*Work order:* Restate all the entries exactly as they appear, apart from the pictures.

*Records supplied:*
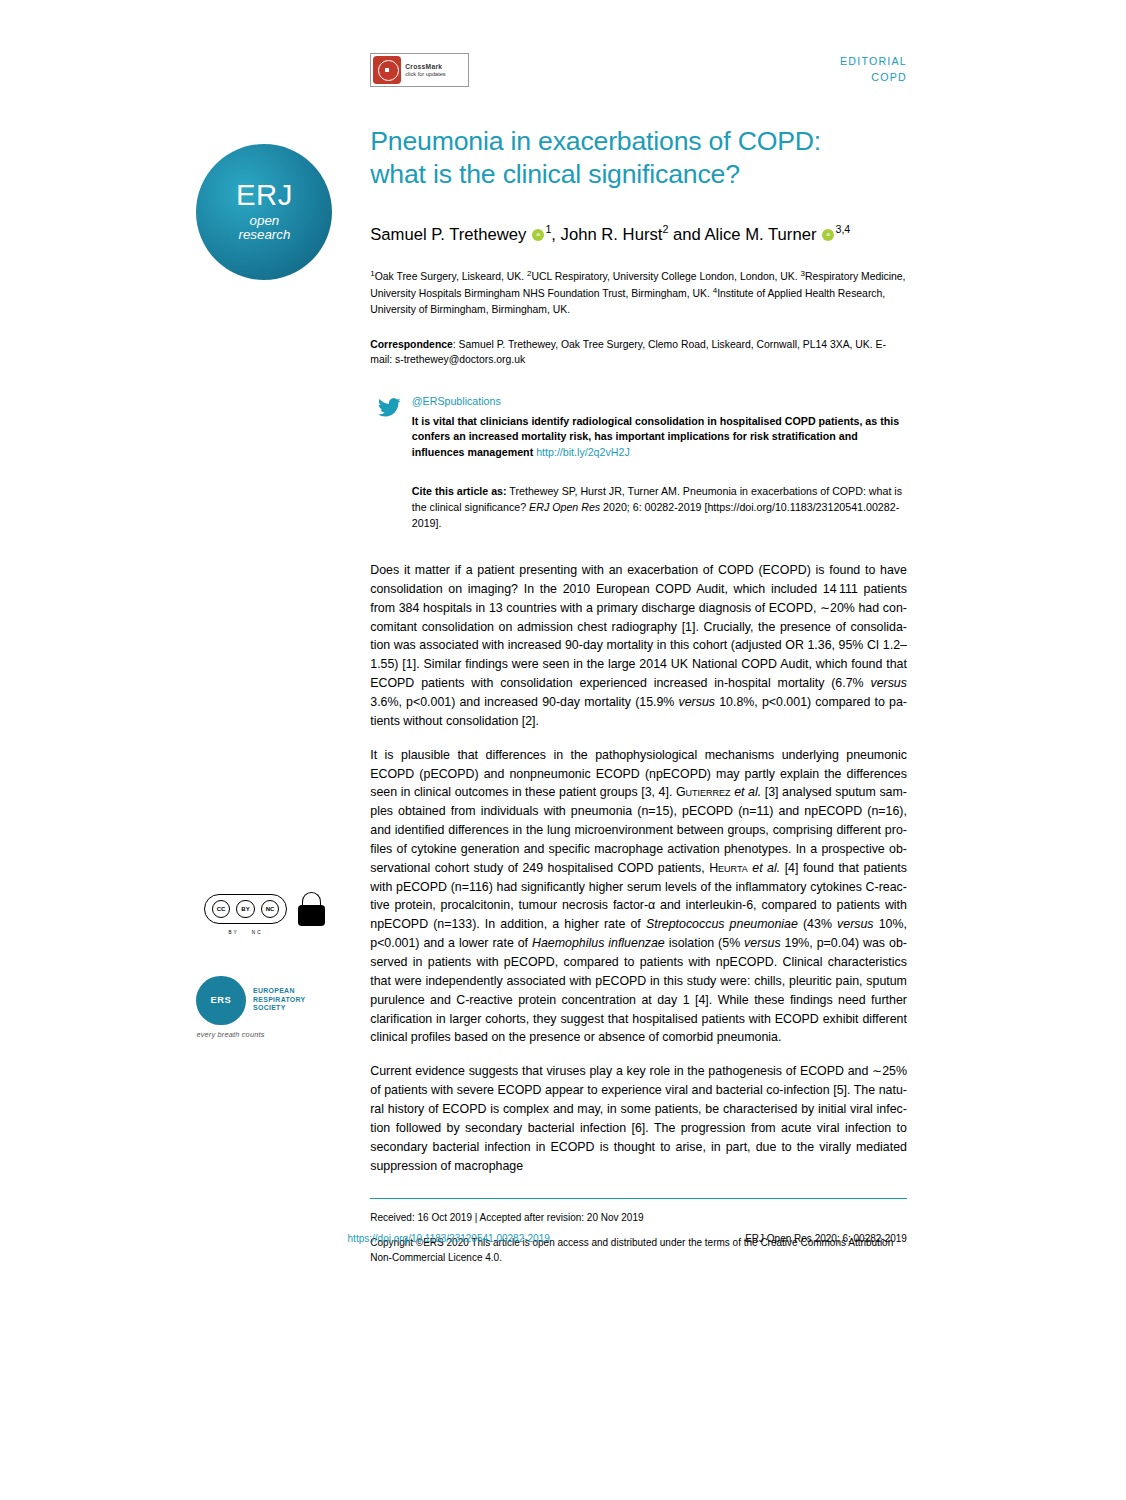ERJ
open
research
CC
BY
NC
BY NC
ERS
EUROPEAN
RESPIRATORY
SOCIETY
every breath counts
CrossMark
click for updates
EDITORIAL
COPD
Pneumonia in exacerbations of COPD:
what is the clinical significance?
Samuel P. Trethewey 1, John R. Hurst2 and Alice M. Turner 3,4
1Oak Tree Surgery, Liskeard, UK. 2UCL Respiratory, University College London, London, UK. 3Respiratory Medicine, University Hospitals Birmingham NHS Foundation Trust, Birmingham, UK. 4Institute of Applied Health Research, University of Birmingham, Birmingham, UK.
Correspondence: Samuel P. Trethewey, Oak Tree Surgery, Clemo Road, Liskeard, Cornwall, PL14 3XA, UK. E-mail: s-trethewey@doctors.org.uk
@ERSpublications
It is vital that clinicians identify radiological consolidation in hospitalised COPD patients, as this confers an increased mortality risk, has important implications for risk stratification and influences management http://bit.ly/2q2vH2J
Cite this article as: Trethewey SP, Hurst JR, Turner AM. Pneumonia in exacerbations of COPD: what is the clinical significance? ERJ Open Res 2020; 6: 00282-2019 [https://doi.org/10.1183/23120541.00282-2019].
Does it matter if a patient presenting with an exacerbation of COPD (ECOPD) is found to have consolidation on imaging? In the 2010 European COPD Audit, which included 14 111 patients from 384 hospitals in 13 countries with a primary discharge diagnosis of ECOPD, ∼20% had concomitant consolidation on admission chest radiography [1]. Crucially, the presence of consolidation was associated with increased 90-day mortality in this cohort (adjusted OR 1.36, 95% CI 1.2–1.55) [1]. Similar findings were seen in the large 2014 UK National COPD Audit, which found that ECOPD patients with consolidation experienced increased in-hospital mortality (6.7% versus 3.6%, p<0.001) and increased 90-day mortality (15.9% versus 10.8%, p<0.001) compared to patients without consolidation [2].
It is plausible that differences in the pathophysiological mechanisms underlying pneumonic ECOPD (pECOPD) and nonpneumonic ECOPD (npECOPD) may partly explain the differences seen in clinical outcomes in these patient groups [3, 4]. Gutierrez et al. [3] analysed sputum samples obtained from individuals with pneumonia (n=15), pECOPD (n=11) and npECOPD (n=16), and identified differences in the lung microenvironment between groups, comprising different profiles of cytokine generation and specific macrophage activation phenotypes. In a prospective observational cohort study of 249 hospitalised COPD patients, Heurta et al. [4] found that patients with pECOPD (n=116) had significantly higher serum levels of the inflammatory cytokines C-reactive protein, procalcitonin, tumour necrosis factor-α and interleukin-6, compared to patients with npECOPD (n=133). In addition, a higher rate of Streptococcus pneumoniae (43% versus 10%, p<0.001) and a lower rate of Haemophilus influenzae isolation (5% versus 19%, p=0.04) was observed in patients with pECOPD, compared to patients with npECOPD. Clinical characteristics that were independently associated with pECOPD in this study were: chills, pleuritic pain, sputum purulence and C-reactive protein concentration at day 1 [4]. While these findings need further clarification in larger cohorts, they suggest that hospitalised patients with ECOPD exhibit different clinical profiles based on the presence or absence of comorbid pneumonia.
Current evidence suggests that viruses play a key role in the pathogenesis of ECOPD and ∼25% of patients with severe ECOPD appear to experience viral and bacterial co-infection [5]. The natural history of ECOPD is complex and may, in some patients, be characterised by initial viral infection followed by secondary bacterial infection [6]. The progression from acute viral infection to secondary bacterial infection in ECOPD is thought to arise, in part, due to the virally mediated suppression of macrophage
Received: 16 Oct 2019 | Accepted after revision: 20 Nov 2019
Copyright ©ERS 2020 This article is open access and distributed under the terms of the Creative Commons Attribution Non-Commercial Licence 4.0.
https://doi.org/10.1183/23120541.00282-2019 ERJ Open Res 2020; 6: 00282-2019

*Output below:*
ERJ
open
research
CC
BY
NC
BY NC
ERS
EUROPEAN
RESPIRATORY
SOCIETY
every breath counts
CrossMark
click for updates
EDITORIAL
COPD
Pneumonia in exacerbations of COPD:
what is the clinical significance?
Samuel P. Trethewey 1, John R. Hurst2 and Alice M. Turner 3,4
1Oak Tree Surgery, Liskeard, UK. 2UCL Respiratory, University College London, London, UK. 3Respiratory Medicine, University Hospitals Birmingham NHS Foundation Trust, Birmingham, UK. 4Institute of Applied Health Research, University of Birmingham, Birmingham, UK.
Correspondence: Samuel P. Trethewey, Oak Tree Surgery, Clemo Road, Liskeard, Cornwall, PL14 3XA, UK. E-mail: s-trethewey@doctors.org.uk
@ERSpublications
It is vital that clinicians identify radiological consolidation in hospitalised COPD patients, as this confers an increased mortality risk, has important implications for risk stratification and influences management http://bit.ly/2q2vH2J
Cite this article as: Trethewey SP, Hurst JR, Turner AM. Pneumonia in exacerbations of COPD: what is the clinical significance? ERJ Open Res 2020; 6: 00282-2019 [https://doi.org/10.1183/23120541.00282-2019].
Does it matter if a patient presenting with an exacerbation of COPD (ECOPD) is found to have consolidation on imaging? In the 2010 European COPD Audit, which included 14 111 patients from 384 hospitals in 13 countries with a primary discharge diagnosis of ECOPD, ∼20% had concomitant consolidation on admission chest radiography [1]. Crucially, the presence of consolidation was associated with increased 90-day mortality in this cohort (adjusted OR 1.36, 95% CI 1.2–1.55) [1]. Similar findings were seen in the large 2014 UK National COPD Audit, which found that ECOPD patients with consolidation experienced increased in-hospital mortality (6.7% versus 3.6%, p<0.001) and increased 90-day mortality (15.9% versus 10.8%, p<0.001) compared to patients without consolidation [2].
It is plausible that differences in the pathophysiological mechanisms underlying pneumonic ECOPD (pECOPD) and nonpneumonic ECOPD (npECOPD) may partly explain the differences seen in clinical outcomes in these patient groups [3, 4]. Gutierrez et al. [3] analysed sputum samples obtained from individuals with pneumonia (n=15), pECOPD (n=11) and npECOPD (n=16), and identified differences in the lung microenvironment between groups, comprising different profiles of cytokine generation and specific macrophage activation phenotypes. In a prospective observational cohort study of 249 hospitalised COPD patients, Heurta et al. [4] found that patients with pECOPD (n=116) had significantly higher serum levels of the inflammatory cytokines C-reactive protein, procalcitonin, tumour necrosis factor-α and interleukin-6, compared to patients with npECOPD (n=133). In addition, a higher rate of Streptococcus pneumoniae (43% versus 10%, p<0.001) and a lower rate of Haemophilus influenzae isolation (5% versus 19%, p=0.04) was observed in patients with pECOPD, compared to patients with npECOPD. Clinical characteristics that were independently associated with pECOPD in this study were: chills, pleuritic pain, sputum purulence and C-reactive protein concentration at day 1 [4]. While these findings need further clarification in larger cohorts, they suggest that hospitalised patients with ECOPD exhibit different clinical profiles based on the presence or absence of comorbid pneumonia.
Current evidence suggests that viruses play a key role in the pathogenesis of ECOPD and ∼25% of patients with severe ECOPD appear to experience viral and bacterial co-infection [5]. The natural history of ECOPD is complex and may, in some patients, be characterised by initial viral infection followed by secondary bacterial infection [6]. The progression from acute viral infection to secondary bacterial infection in ECOPD is thought to arise, in part, due to the virally mediated suppression of macrophage
Received: 16 Oct 2019 | Accepted after revision: 20 Nov 2019
Copyright ©ERS 2020 This article is open access and distributed under the terms of the Creative Commons Attribution Non-Commercial Licence 4.0.
https://doi.org/10.1183/23120541.00282-2019 ERJ Open Res 2020; 6: 00282-2019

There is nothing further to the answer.